Com essa medida, o preço médio de um carro deve subir em torno de seis mil dólares (5,5 mil euros), segundo uma análise da Cox Automotive. A estimativa parte do cenário em que 40% dos veículos leves vendidos nos Estados Unidos são importados.
Entre os modelos mais afetados estão o Toyota RAV4, líder de vendas entre os que não são picapes no mercado americano, além do Chevrolet Trax, do Chevrolet Equinox, do Toyota Tacoma e do Subaru Forester. Desses, apenas o RAV4 tem produção no país.
Impacto nas peças, componentes e na indústria automotiva dos EUA
As tarifas também vão incidir sobre peças e componentes, mas essa etapa só começa a valer em 3 de maio. Na prática, isso deve elevar ainda mais o preço final dos carros vendidos nos Estados Unidos, inclusive os que são montados localmente.
Mesmo quando um modelo é fabricado em território americano, isso não significa que todas as suas partes sejam produzidas ali. Muitos componentes podem vir de outras regiões do mundo, como Europa ou China, o que amplia a complexidade da cadeia e encarece a produção.
No curto prazo, as montadoras podem tentar absorver uma parte desse aumento para evitar uma queda imediata nas vendas. Ainda assim, a pressão sobre concessionárias, fornecedores e consumidores tende a crescer à medida que os estoques forem renovados com a nova estrutura de custos.

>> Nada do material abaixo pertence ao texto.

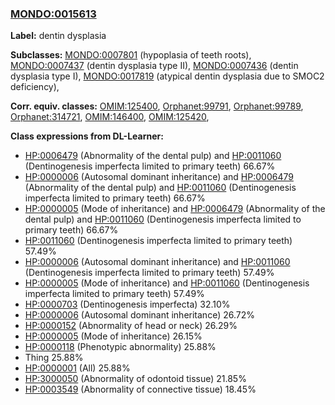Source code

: 
### [MONDO:0015613](http://purl.obolibrary.org/obo/MONDO_0015613)
**Label:** dentin dysplasia

**Subclasses:** [MONDO:0007801](http://purl.obolibrary.org/obo/MONDO_0007801) (hypoplasia of teeth roots), [MONDO:0007437](http://purl.obolibrary.org/obo/MONDO_0007437) (dentin dysplasia type II), [MONDO:0007436](http://purl.obolibrary.org/obo/MONDO_0007436) (dentin dysplasia type I), [MONDO:0017819](http://purl.obolibrary.org/obo/MONDO_0017819) (atypical dentin dysplasia due to SMOC2 deficiency), 

**Corr. equiv. classes:** [OMIM:125400](http://purl.obolibrary.org/obo/OMIM_125400), [Orphanet:99791](http://www.orpha.net/ORDO/Orphanet_99791), [Orphanet:99789](http://www.orpha.net/ORDO/Orphanet_99789), [Orphanet:314721](http://www.orpha.net/ORDO/Orphanet_314721), [OMIM:146400](http://purl.obolibrary.org/obo/OMIM_146400), [OMIM:125420](http://purl.obolibrary.org/obo/OMIM_125420), 

**Class expressions from DL-Learner:**

- [HP:0006479](http://purl.obolibrary.org/obo/HP_0006479) (Abnormality of the dental pulp) and [HP:0011060](http://purl.obolibrary.org/obo/HP_0011060) (Dentinogenesis imperfecta limited to primary teeth) 66.67%
- [HP:0000006](http://purl.obolibrary.org/obo/HP_0000006) (Autosomal dominant inheritance) and [HP:0006479](http://purl.obolibrary.org/obo/HP_0006479) (Abnormality of the dental pulp) and [HP:0011060](http://purl.obolibrary.org/obo/HP_0011060) (Dentinogenesis imperfecta limited to primary teeth) 66.67%
- [HP:0000005](http://purl.obolibrary.org/obo/HP_0000005) (Mode of inheritance) and [HP:0006479](http://purl.obolibrary.org/obo/HP_0006479) (Abnormality of the dental pulp) and [HP:0011060](http://purl.obolibrary.org/obo/HP_0011060) (Dentinogenesis imperfecta limited to primary teeth) 66.67%
- [HP:0011060](http://purl.obolibrary.org/obo/HP_0011060) (Dentinogenesis imperfecta limited to primary teeth) 57.49%
- [HP:0000006](http://purl.obolibrary.org/obo/HP_0000006) (Autosomal dominant inheritance) and [HP:0011060](http://purl.obolibrary.org/obo/HP_0011060) (Dentinogenesis imperfecta limited to primary teeth) 57.49%
- [HP:0000005](http://purl.obolibrary.org/obo/HP_0000005) (Mode of inheritance) and [HP:0011060](http://purl.obolibrary.org/obo/HP_0011060) (Dentinogenesis imperfecta limited to primary teeth) 57.49%
- [HP:0000703](http://purl.obolibrary.org/obo/HP_0000703) (Dentinogenesis imperfecta) 32.10%
- [HP:0000006](http://purl.obolibrary.org/obo/HP_0000006) (Autosomal dominant inheritance) 26.72%
- [HP:0000152](http://purl.obolibrary.org/obo/HP_0000152) (Abnormality of head or neck) 26.29%
- [HP:0000005](http://purl.obolibrary.org/obo/HP_0000005) (Mode of inheritance) 26.15%
- [HP:0000118](http://purl.obolibrary.org/obo/HP_0000118) (Phenotypic abnormality) 25.88%
- Thing 25.88%
- [HP:0000001](http://purl.obolibrary.org/obo/HP_0000001) (All) 25.88%
- [HP:3000050](http://purl.obolibrary.org/obo/HP_3000050) (Abnormality of odontoid tissue) 21.85%
- [HP:0003549](http://purl.obolibrary.org/obo/HP_0003549) (Abnormality of connective tissue) 18.45%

Por enquanto, os componentes que atendem aos critérios do acordo comercial entre Estados Unidos, Canadá e México não serão atingidos. Essa isenção, no entanto, poderá ser reavaliada no futuro, conforme as decisões do Departamento de Comércio dos EUA sobre peças com conteúdo não americano.
A alta no preço dos automóveis com a implementação das tarifas já era esperada, porque as fabricantes devem repassar ao consumidor ao menos uma parcela do custo extra.
Jim Farley, presidente-executivo da Ford, já havia criticado a medida ao afirmar que, se ela durar por muito tempo, terá um impacto enorme na indústria, vai eliminar bilhões de dólares em lucros e afetará toda a cadeia de valor do setor. “Tarifas se traduzem em preços mais altos para os clientes”, disse ele.